THE TASK: Show each line of the listing in which the word "pour" occurs.

DATA FOR THIS TASK:
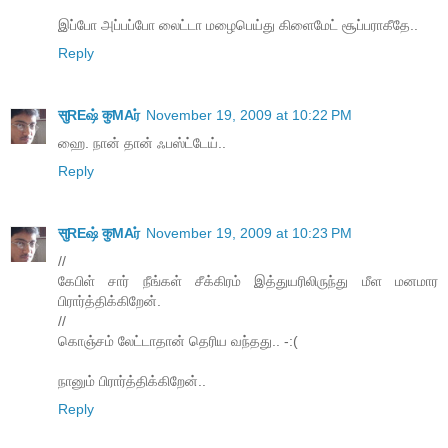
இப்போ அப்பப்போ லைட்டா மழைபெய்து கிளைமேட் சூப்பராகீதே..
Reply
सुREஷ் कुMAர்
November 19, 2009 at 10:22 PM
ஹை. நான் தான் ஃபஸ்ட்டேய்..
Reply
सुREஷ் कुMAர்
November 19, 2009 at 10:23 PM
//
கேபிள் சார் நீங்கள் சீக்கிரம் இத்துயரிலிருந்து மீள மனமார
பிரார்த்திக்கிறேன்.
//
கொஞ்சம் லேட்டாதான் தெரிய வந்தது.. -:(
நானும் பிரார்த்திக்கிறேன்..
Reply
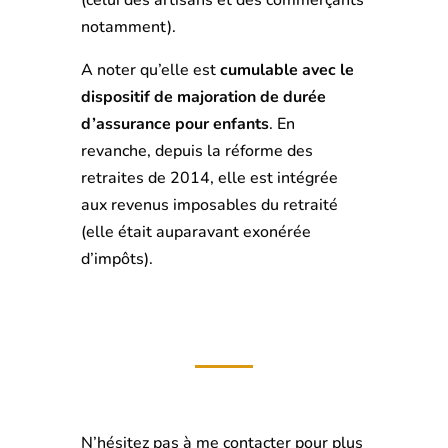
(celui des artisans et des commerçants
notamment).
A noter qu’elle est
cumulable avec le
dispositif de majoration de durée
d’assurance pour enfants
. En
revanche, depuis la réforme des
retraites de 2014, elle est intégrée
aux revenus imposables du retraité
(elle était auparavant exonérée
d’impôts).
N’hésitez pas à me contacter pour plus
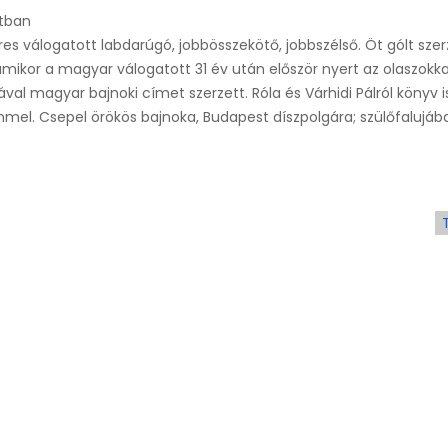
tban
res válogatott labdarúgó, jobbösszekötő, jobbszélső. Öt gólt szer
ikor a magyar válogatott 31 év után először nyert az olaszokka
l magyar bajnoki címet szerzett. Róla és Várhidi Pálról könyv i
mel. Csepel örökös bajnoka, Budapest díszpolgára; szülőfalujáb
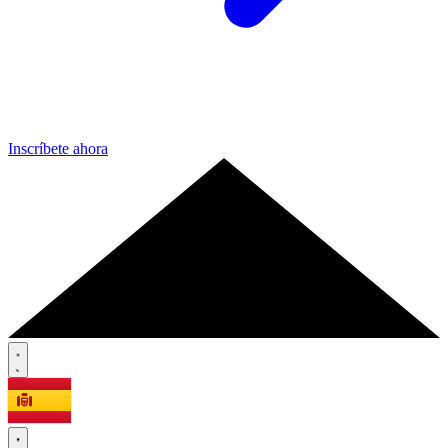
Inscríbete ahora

==

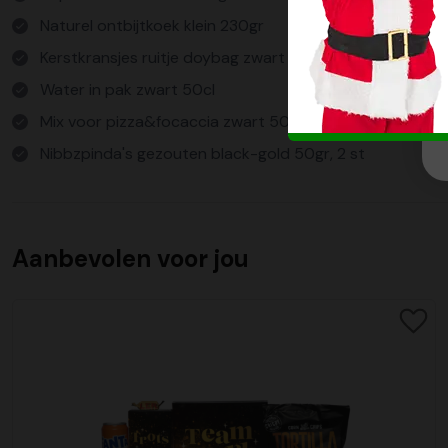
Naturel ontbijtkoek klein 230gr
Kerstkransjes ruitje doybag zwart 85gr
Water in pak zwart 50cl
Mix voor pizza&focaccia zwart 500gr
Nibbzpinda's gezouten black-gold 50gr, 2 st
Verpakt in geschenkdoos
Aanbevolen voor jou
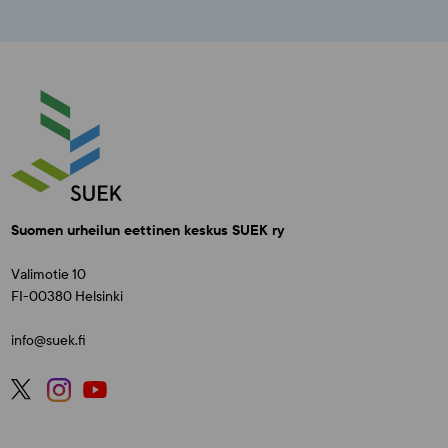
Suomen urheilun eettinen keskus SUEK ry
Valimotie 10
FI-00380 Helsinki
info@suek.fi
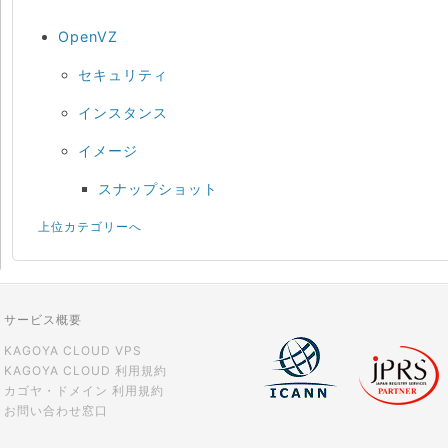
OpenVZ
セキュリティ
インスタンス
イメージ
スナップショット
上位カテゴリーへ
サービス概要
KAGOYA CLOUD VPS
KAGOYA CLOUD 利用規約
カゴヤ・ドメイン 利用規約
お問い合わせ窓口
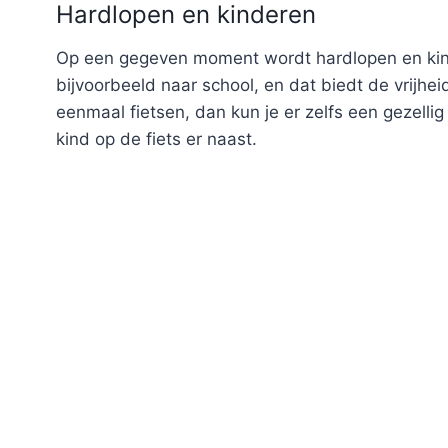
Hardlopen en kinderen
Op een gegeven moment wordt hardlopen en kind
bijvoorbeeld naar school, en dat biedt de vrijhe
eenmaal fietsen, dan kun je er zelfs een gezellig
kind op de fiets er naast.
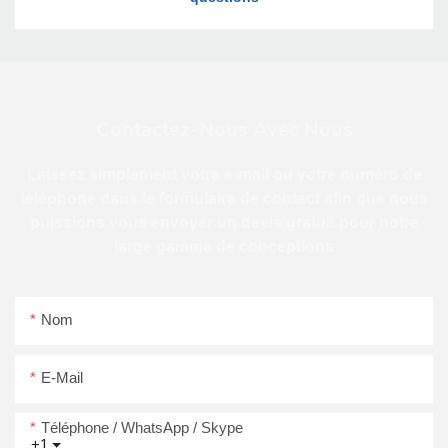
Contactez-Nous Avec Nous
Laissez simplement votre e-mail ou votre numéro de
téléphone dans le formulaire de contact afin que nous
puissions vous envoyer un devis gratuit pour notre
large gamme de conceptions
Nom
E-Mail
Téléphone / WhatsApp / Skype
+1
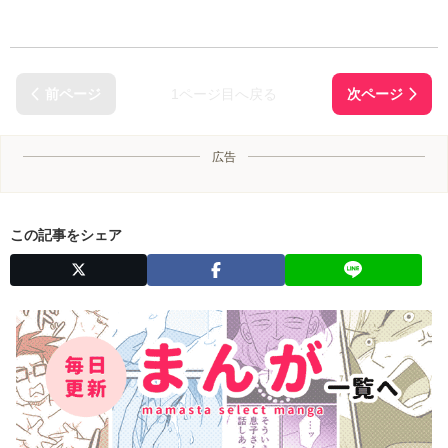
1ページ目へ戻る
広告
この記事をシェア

OUTPUT OF THE EXERCISE:
d’assurance pour enfants
N’hésitez pas à me contacter pour plus
puissions vous envoyer un devis gratuit pour notre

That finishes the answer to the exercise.